Dataset —

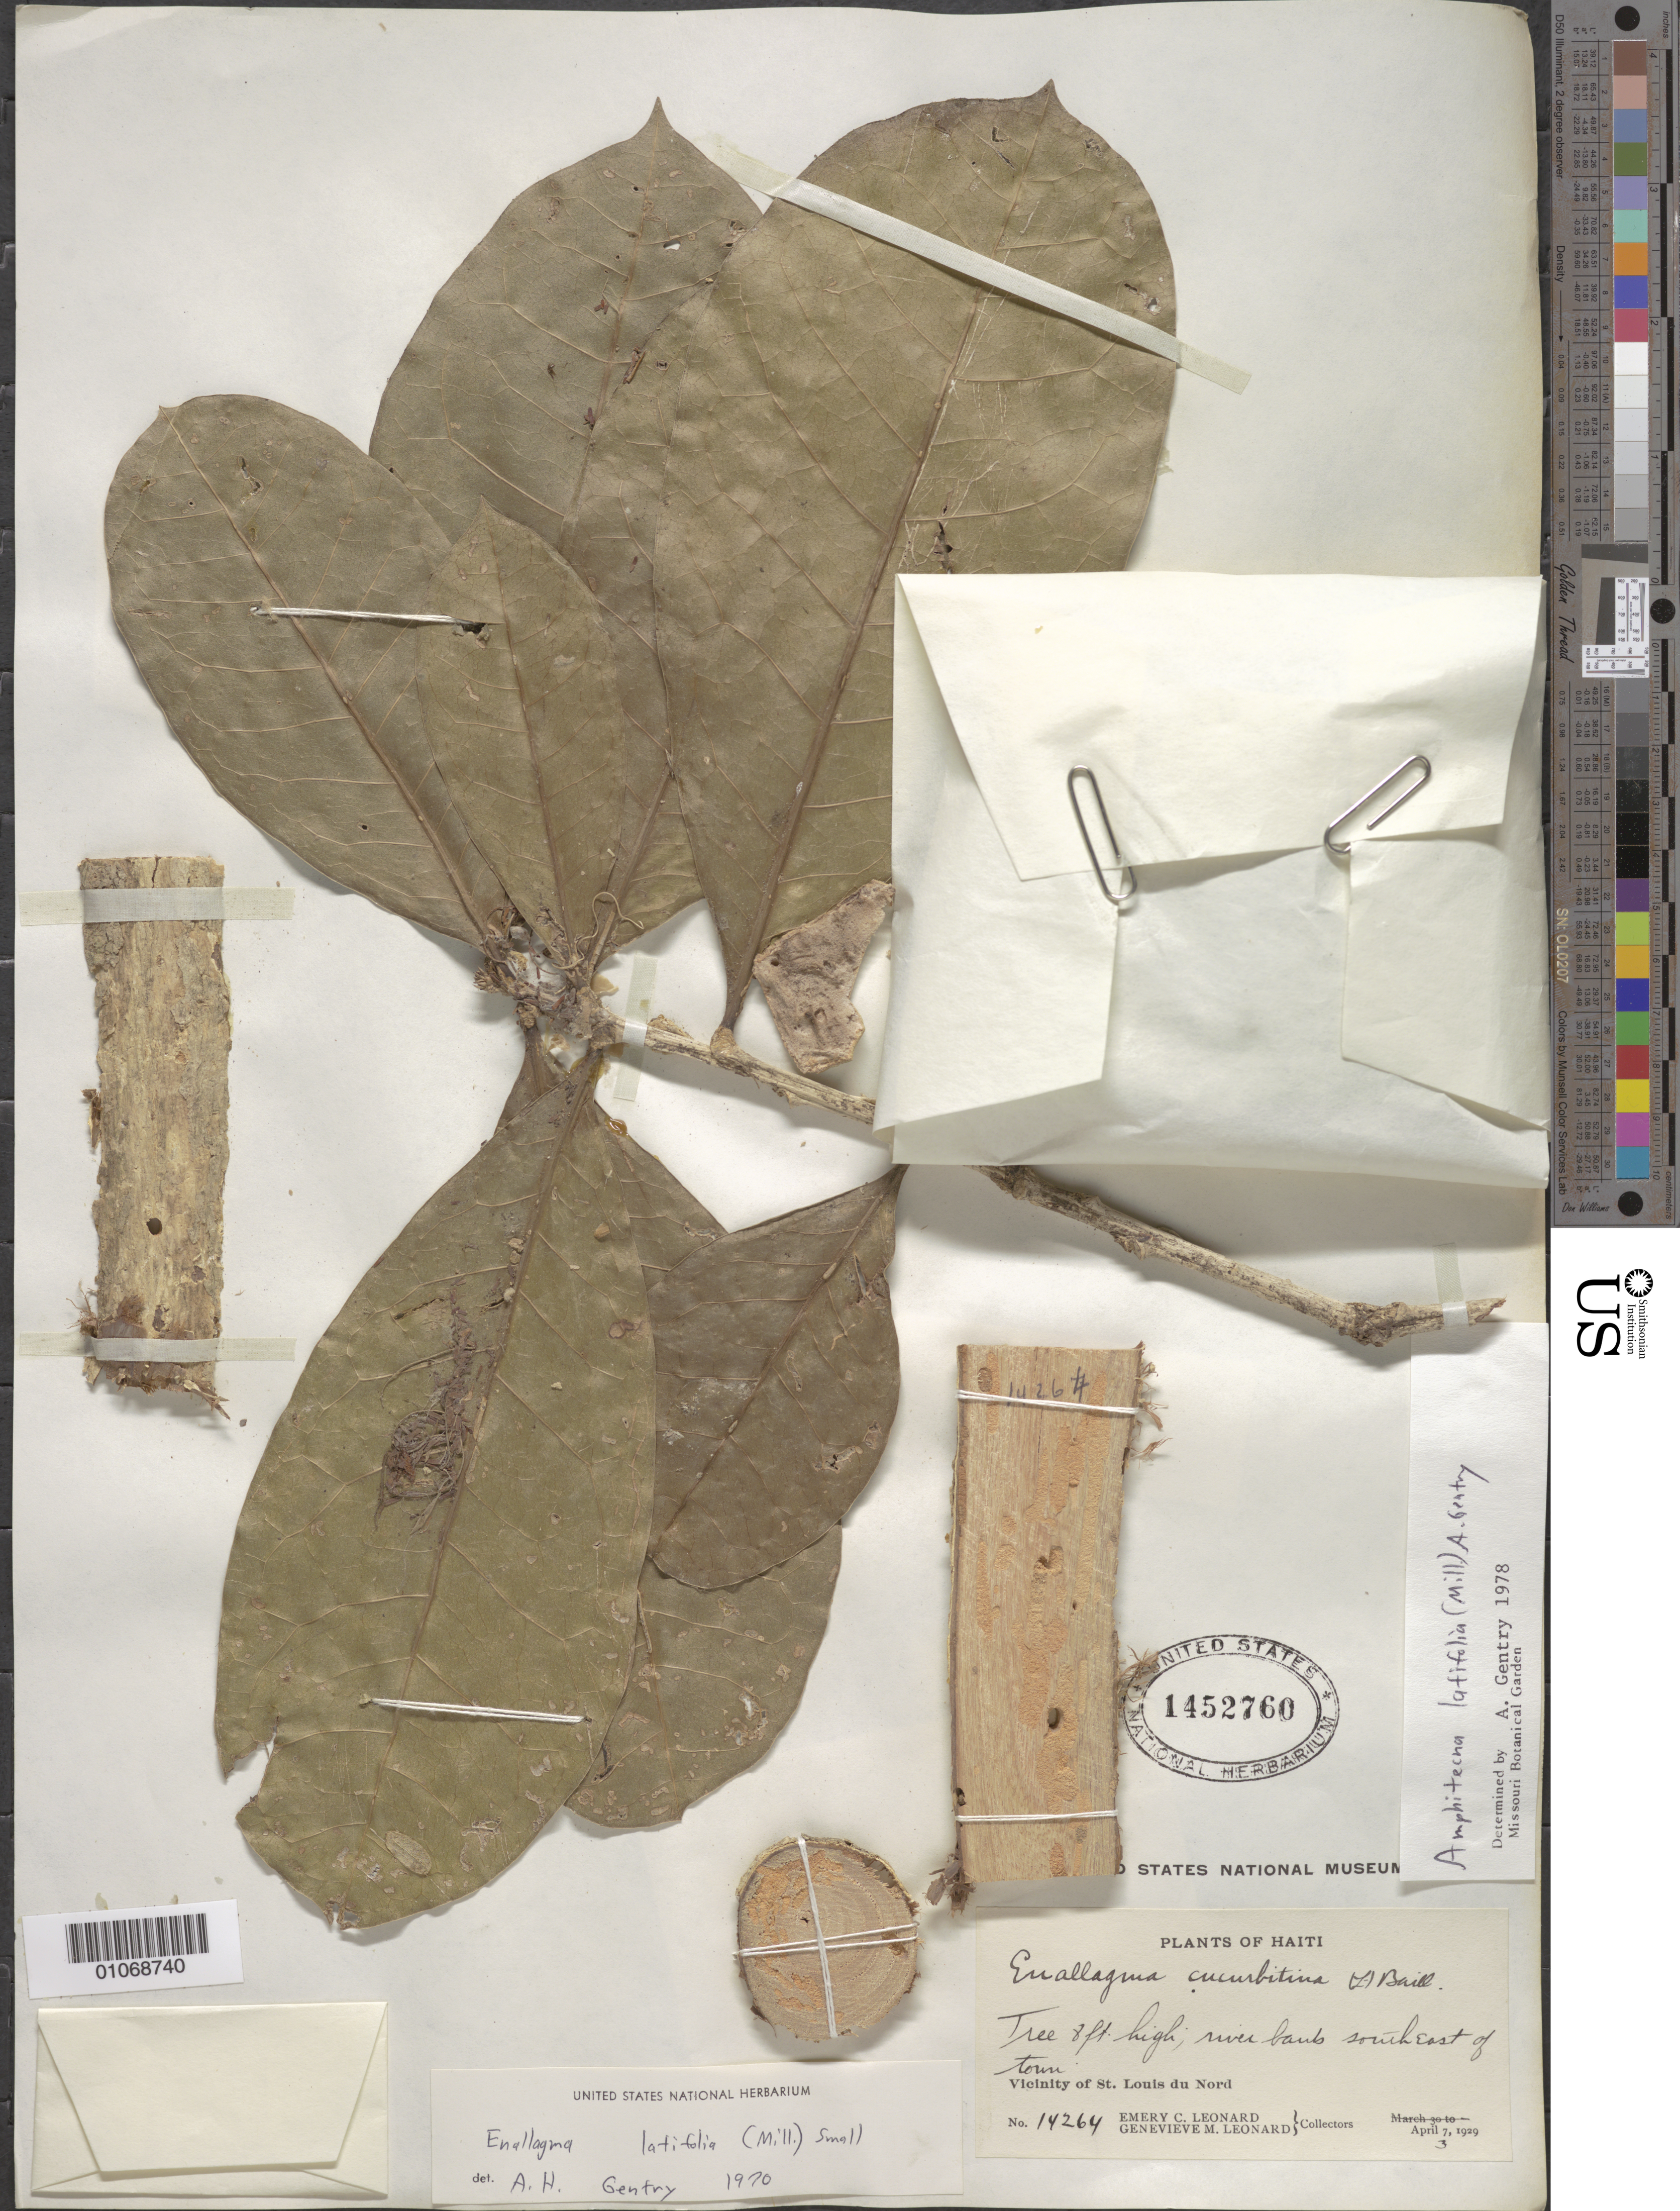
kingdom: Plantae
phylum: Tracheophyta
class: Magnoliopsida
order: Lamiales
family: Bignoniaceae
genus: Amphitecna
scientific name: Amphitecna latifolia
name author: (Mill.) A.H. Gentry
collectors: E. C. Leonard & G. M. Leonard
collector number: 14264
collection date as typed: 03 Apr 1929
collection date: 1929-04-03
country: Haiti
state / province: Nord-Est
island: Hispaniola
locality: Vicinity of St. Louis du Nord, river banks southeast of town.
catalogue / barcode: US 1452760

Instructions to follow — Copy out the lines above word for word, but leave the picture out of your copy.

Exercise result —
kingdom: Plantae
phylum: Tracheophyta
class: Magnoliopsida
order: Lamiales
family: Bignoniaceae
genus: Amphitecna
scientific name: Amphitecna latifolia
name author: (Mill.) A.H. Gentry
collectors: E. C. Leonard & G. M. Leonard
collector number: 14264
collection date as typed: 03 Apr 1929
collection date: 1929-04-03
country: Haiti
state / province: Nord-Est
island: Hispaniola
locality: Vicinity of St. Louis du Nord, river banks southeast of town.
catalogue / barcode: US 1452760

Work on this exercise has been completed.